---- ページ抜粋

小沢理容店小沢理容店


小沢理容店

午前5時30分起床。浅草はくもり。一昨日鐘ヶ淵に頭を刈りに行ってきた。それが小沢理容店といい、写真のようなレトロを越えたレジェンドな店である。

あたしは脳梗塞のリハビリで、鐘ヶ淵東京リハビリテーション病院に通っている折、いつもここの前を通っていた。まあ、鐘ヶ淵を覚えたのはそのせいではあるけれど、そんな中、散髪にこの店を使い、その時以来づっと続いているのだ。

床屋というものは、一度固定してしまえば、後は店が無くなるまでいくぞ、というものであるが、なんでこの店に、と云われてもあたしは何故かはわからない。ただ当時通っていた浅草3丁目の店が閉まってしまい、あたしの中で新しい店を探していたのは確かである。

--------
---- 抽出データ

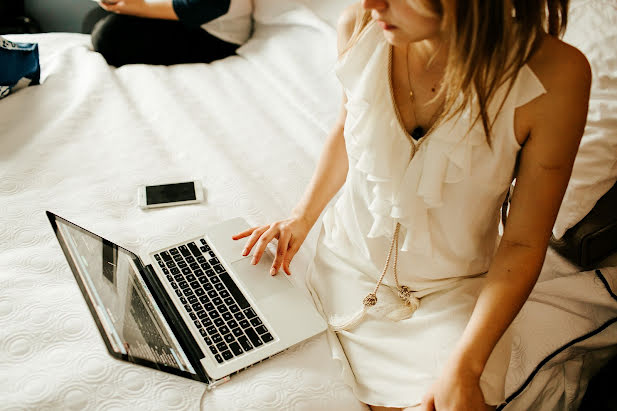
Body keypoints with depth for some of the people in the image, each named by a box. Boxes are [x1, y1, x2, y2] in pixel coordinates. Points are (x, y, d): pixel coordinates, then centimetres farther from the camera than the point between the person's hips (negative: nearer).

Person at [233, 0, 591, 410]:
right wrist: (304, 216, 0)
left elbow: (523, 243, -16)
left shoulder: (556, 75, -25)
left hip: (453, 289, -1)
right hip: (349, 267, 2)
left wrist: (464, 368, -21)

--------

### やること
(1) 小沢理容店についての文章で、筆者が脳梗塞のリハビリのために通っていた病院の名前は何ですか。
(2) 小沢理容店についての文章を、最後の文の後から書き進めてください。

### 回答
(1) 鐘ヶ淵東京リハビリテーション病院です。

(2)
この店、最初の一歩が肝心なのだ。結界があるからそう簡単には入れない(それは浅草の店と同じである)。しかし一度入ったら(あたしの場合)もう駄目なのだった。あらゆるものが古臭く、もうレトロ処ではないのだ。

その上おやじの腕は立つ。その一点のみにずっとあたしは惹かれ通い続けているのだ。いわばレジェンドである。

一昨日もあたしの前には二人の客がいたが(あたしの後にもあと二人いたのだ。どれだけ流行っているのか、という話なのだがそれは置いておく)、このおやじ、一人あたり1時間強の時間をかけける。そのかけ方がものの見事にみな同じなのである。凄いな、と思う。

けれど入り口の引き戸は一度開くと閉まらずに、バールを持ったおやじがあらわれちゃんと閉めるところなども、あたしが初めて行った頃と変わらず、いったい何時まで同じ事をやっているのだろう、と思うのである。